After that large (yet important) tangent, let's move onto another preprocessor directive! Define is probably the second most popular preprocessor directive. In its most basic form, it provides replacement for a certain identifiers. Some constants are defined using #define, and these are usually identified using uppercase characters - take for example the following:

#define PI 3.14159

The above would define the constant 'PI' as 3.14159, and so whenever 'PI' is written elsewhere in the code, this would relate to 3.14159. In case this didn't make it obvious, the format for #define is always: #define identifier replacement.

You can also create basic macros using #define. You can give a "function call"-esque format for the identifier, and then you can use the 'variables' that you specified in the identifier to do some special calculations. The most common of these is using ternary operators. To learn more about ternary operators, I'd suggest Google, however the basic format is usually along the lines of: condition?return_if_condition_is_true:return_if_condition_is_false. As such, a simple macro which finds the biggest of two numbers (let's call it "get_max") could be written as follows:

#define getmax(a,b) a>b?a:b

This function-style macro could then be used anywhere in the program to quickly and easily find the largest of two values.

Macros and "constant" definitions last from whenever they were defined, until wherever they're undefined. Usually they just run on to the end of the code, however the #undef directive can be used to undefined values and macros at will - for example: #undef PI.

Conditionals

You can create if-statement type functionality that's interpreted by the preprocessor! This type of functionality is very simple and should be familiar to you from the basic if-statement functionality. So simple in fact, that I'm just going to list you the basic directives for conditionals:

#ifdef - If the value specified is defined
#ifndef - If the value specified is not defined
#if - If the specified condition is true
#elsif - Else, if the specified condition is true
#else - Else
#endif - Ends the current 'if' (or 'if' block)
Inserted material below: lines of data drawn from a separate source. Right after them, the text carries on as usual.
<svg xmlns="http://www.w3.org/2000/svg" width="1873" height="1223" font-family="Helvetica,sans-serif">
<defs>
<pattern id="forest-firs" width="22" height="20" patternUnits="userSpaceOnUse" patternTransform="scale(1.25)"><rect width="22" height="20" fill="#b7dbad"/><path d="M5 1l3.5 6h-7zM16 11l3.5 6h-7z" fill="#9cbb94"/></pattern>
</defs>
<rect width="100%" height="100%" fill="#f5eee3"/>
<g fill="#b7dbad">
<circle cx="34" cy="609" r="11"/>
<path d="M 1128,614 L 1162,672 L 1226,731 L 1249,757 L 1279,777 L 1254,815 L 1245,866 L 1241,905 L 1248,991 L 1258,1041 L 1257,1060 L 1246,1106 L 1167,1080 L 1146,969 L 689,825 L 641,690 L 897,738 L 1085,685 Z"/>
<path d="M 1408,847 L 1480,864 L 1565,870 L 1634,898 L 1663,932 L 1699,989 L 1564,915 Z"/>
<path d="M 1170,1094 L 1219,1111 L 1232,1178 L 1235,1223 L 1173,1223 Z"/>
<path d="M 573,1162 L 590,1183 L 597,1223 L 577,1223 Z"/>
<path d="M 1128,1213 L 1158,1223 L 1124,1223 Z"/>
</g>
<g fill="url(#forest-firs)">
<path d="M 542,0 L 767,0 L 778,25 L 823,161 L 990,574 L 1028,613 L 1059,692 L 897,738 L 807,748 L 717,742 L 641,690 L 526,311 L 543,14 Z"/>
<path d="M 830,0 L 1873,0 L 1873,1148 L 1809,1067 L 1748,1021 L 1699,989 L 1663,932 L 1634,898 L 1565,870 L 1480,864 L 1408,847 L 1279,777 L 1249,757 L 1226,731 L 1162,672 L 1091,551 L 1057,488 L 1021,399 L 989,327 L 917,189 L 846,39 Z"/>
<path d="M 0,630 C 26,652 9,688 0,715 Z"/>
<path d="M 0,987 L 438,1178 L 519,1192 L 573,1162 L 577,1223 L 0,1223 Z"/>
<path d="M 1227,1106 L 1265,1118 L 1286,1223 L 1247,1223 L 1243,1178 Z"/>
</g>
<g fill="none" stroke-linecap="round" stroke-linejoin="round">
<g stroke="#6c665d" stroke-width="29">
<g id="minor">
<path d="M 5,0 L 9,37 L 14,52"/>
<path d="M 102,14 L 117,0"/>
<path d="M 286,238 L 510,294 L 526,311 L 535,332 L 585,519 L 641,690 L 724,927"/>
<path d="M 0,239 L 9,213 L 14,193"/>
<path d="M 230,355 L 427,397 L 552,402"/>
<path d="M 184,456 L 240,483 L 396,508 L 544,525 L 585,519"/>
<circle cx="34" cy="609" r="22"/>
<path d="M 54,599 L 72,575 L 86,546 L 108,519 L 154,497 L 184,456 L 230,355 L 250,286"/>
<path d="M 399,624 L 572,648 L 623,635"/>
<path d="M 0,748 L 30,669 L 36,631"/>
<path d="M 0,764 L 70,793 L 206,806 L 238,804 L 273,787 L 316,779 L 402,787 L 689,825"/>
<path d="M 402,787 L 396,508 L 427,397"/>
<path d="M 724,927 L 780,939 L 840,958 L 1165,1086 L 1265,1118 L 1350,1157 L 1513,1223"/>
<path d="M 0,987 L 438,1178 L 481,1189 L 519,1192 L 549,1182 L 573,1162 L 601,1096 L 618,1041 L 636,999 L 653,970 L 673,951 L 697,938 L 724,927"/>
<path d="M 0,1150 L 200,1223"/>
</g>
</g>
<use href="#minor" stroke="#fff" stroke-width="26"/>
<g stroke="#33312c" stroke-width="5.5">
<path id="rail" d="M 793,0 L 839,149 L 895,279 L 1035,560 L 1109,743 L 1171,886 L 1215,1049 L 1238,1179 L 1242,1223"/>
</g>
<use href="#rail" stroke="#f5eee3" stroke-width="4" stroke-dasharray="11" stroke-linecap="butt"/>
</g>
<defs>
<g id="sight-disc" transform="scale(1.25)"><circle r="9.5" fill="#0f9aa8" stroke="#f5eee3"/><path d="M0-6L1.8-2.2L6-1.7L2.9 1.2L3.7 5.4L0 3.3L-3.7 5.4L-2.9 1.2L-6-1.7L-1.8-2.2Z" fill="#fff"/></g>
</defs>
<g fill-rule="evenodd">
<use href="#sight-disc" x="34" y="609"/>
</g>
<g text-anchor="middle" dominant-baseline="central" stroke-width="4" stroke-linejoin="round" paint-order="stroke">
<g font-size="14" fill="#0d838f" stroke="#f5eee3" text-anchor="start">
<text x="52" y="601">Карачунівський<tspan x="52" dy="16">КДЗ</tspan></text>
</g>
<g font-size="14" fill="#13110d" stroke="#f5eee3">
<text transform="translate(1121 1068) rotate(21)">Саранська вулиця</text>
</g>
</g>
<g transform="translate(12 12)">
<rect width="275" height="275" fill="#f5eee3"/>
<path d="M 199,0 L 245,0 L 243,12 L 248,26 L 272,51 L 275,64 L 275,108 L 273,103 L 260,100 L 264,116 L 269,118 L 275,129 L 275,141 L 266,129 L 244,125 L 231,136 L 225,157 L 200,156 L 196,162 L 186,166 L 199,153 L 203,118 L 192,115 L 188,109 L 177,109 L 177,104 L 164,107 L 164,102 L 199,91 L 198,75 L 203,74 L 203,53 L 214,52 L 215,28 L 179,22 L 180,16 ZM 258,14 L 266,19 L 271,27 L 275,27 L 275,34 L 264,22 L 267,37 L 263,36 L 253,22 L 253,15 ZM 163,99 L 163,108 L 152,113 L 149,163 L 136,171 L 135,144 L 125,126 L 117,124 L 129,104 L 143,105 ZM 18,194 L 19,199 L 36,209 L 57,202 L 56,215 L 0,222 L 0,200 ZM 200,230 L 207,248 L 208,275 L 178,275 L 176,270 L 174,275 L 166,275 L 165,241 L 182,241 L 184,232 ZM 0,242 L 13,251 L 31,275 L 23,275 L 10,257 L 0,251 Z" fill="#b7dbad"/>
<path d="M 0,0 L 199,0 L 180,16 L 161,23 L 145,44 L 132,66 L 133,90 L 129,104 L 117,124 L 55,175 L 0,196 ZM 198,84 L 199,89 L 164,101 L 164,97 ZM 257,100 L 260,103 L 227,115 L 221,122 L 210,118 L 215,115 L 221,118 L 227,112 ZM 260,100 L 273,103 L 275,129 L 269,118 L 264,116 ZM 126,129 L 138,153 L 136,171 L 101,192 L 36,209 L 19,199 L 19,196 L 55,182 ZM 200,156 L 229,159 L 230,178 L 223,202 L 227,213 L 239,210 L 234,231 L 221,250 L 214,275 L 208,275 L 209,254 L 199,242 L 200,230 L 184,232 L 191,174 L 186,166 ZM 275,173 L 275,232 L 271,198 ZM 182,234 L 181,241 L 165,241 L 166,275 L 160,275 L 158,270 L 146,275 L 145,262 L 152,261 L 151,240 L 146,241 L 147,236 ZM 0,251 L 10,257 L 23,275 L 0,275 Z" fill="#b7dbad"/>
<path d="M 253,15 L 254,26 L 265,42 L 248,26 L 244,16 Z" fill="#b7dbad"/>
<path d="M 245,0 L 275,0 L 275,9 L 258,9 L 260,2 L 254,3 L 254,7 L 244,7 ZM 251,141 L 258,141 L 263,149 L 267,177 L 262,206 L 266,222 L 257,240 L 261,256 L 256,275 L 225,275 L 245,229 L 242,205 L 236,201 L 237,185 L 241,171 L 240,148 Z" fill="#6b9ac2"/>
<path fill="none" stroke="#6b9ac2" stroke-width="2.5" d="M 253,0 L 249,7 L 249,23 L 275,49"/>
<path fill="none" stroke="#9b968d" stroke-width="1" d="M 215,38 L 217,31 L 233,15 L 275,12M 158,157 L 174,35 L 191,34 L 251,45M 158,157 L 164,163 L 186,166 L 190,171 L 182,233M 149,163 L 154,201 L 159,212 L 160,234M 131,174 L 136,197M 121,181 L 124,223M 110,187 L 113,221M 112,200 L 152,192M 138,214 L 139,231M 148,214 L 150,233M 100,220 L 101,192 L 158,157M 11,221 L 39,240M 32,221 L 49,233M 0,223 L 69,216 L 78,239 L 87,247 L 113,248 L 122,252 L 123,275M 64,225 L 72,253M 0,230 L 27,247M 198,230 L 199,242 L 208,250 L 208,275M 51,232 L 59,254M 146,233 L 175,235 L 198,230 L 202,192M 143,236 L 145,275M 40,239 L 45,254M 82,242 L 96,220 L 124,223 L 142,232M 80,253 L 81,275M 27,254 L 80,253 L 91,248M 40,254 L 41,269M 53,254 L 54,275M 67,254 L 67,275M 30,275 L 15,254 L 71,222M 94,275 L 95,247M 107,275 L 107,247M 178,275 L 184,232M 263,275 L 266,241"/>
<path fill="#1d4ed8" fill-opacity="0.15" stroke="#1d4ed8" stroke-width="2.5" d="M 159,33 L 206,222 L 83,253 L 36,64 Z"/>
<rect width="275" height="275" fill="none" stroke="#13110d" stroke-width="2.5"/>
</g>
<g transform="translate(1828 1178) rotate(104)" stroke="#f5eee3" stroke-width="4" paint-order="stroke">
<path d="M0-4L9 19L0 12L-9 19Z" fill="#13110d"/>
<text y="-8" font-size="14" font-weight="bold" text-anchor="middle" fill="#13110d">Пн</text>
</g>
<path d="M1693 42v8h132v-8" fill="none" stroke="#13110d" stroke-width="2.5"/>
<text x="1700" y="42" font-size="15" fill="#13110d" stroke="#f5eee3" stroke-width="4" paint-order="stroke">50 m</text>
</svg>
The implementation should be fairly obvious, but just in-case you're having difficulty, it's probably worth me providing some examples. Let's say we #defineed a value further up in our document for the size of an important array, we might do some basic preprocessor logic like the following:

#ifdef ARRAY_SIZE
	#if ARRAY_SIZE>1000
		#undef ARRAY_SIZE
	#endif
#endif

In the above example we're simply un-defining "ARRAY_SIZE" if it's bigger than 1000, perhaps because we decided that the application would be too slow with a size greater than 1000 or for some other reason. This would create an error later in the program where ARRAY_SIZE was used, however is no longer defined, if it was originally as a value larger than 1000. There is however a better way to throw errors in some situations...

Error

'Error' is the final preprocessor that we're going to talk about in this tutorial, and it also happens to be one of the simplest. Usually combined with the condition directives, it simply throws an error with the text specified. So we might want some simple functionality like the following:

#if ARRAY_SIZE>1000
	#error ARRAY_SIZE is too large (> 1000).
#endif

Tying Things Off

With most of the important directives done and dusted (there are a few more which are important, but we don't need to worry about those right now), we can finish off this tutorial by just covering the five macro names which are defined at all times. These are useful in a number of different situations, and I suggest that you tie off this tutorial for yourself by combining some of the directives we've covered with the macros below, and just seeing what extra functionality you can add to some basic programs (I suggest especially experimenting with extra header and source files, these are very important in bigger projects!). The five preset macros are as follows:

__LINE__ - Integer of the current line of code being compiled.
__FILE__ - String of the file name being compiled.
__DATE__ - String of the date the compilation process began, in the format "MMM DD YYYY".
__TIME__ - String of the time the compilation process began, in the format "HH:MM:SS".
__cplusplus - Integer constant which all compilers should define.